I came across this excellent paper from David Andrew Singer and Mark Copelovitch. It is easily one of the best papers I have read on political economy of Central Banking.
The paper tries to answer this question- if central banks are given the responsibility of bank supervision as well, how do they perform in terms of inflation management? The reasons for Central banks being given bank supervision role (or not given) is because of historical reasons and the institutional set-up in the economy. Read the paper for some excellent examples.
The next question is why should central banks face problems by doing bank supervision as well? Say a Central Bank raises rates to manage rising inflation, it would impact the banks as well:
Banks are particularly vulnerable to changing financial market conditions because they must commit to loan terms in advance. More specifically, banks that issue fixed-rate loans, such as mortgages and certain corporate loans, will face declining profits as increasing interest rates force them to raise their own deposit rates. Bank customers might also withdraw their money in favor of higher -yielding money market accounts or other investments.
The overall increase in the cost of funds, in turn, cuts into banks’ profits and increases the likelihood of bank failures (OECD 1992). Increasing interest rates also leads to a greater risk of default by bank customers with flexible-rate loans, which also increases the potential for bank failures (OECD1992; Tuya and Zamalloa 1994).

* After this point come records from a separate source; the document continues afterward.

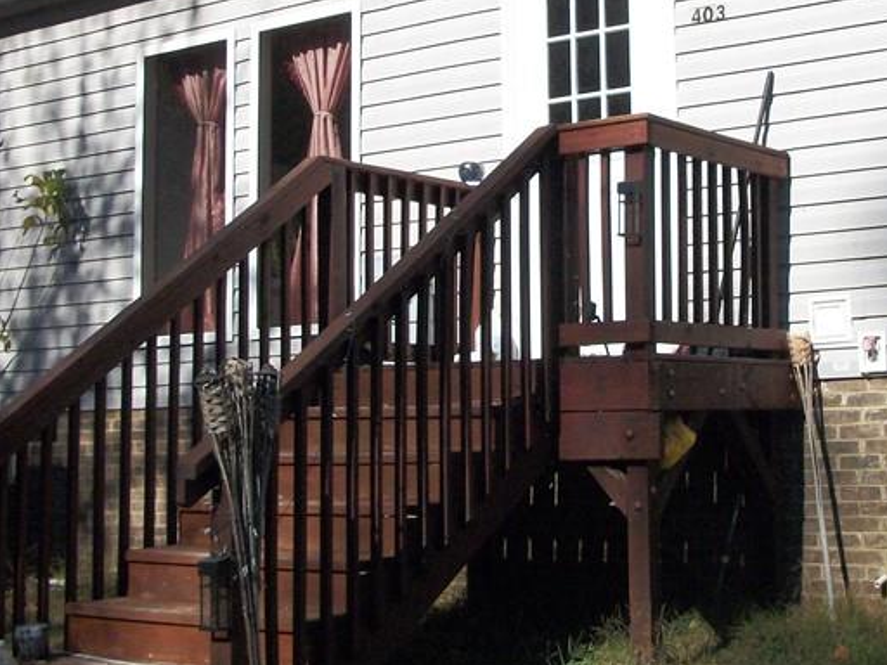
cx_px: 579
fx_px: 1640
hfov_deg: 30.1
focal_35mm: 64
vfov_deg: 22.9
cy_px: 258
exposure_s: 1/500
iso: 200
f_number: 8.8
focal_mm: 5.7
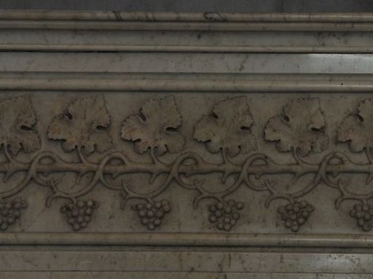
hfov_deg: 8.1
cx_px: 222
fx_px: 2649
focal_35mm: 246
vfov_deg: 6.0
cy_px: 113
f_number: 10
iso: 400
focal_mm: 85
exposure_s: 1/1.3
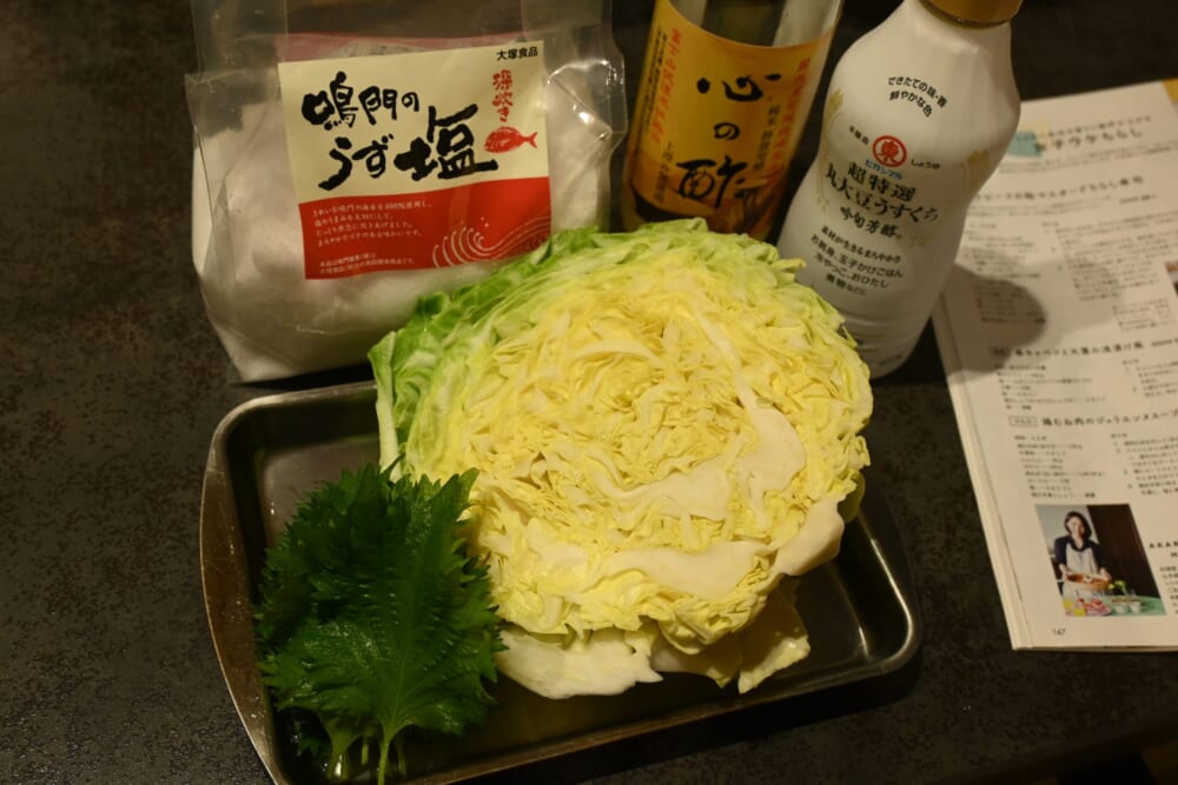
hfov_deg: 48.7
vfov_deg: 33.6
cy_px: 392
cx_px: 589
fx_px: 1301
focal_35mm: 40
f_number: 4.5
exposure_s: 1/40
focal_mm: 26.5
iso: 360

So, what the paper says is if central banks are banks supervisors as well, they would also be looking at bank balance-sheets and not just inf lation. The findings:
All else equal, countries in which the central bank does not regulate banks have inflation rates that are 0.81 % lower than in countries that regulate banks.
This is an important finding. In this crisis, there are suggestions that Central banks should be made responsible for bank supervision as well (or should have a larger role to play). Now, if they are made bank supervisors as well how will they balance the risks of inflation? The study looks at Bank of England and shows how seperation of bank supervision tasks from Bank of England led it to focus on inflation. And in this crisis, there is criticism that Bank of England was not aware of the problems in UK banking system. So clearly, the problems have come full circle. The paper would have been more interesting if it had also seen how central banks that are bank supervisors as well, fared in manging banking/financial crisis? Did they have more information. Then this cost of high inflation vs benefits of managing the crisis could have been analysed. There is a huge scope for further research.
And what should developing economies do? The developing economies have weaker institutions and do not have the expertise as well. So as a result, in developing economies one usually sees Central banks doing the role of both- monetary management and bank regulation. Should they give up the role of bank supervision to get better control on inflation? Then what happens to banks? Who will supervise them? I think developing economies need to wait to seperate the regulation from central banks.
There are numeorus papers that assess whether Central Bank Independence has led to lower inflation or not. But very few papers look at the regulation function of Central Banks and how it effects their performance. This paper throws a lot of light on this matter and also the political economy of central banks.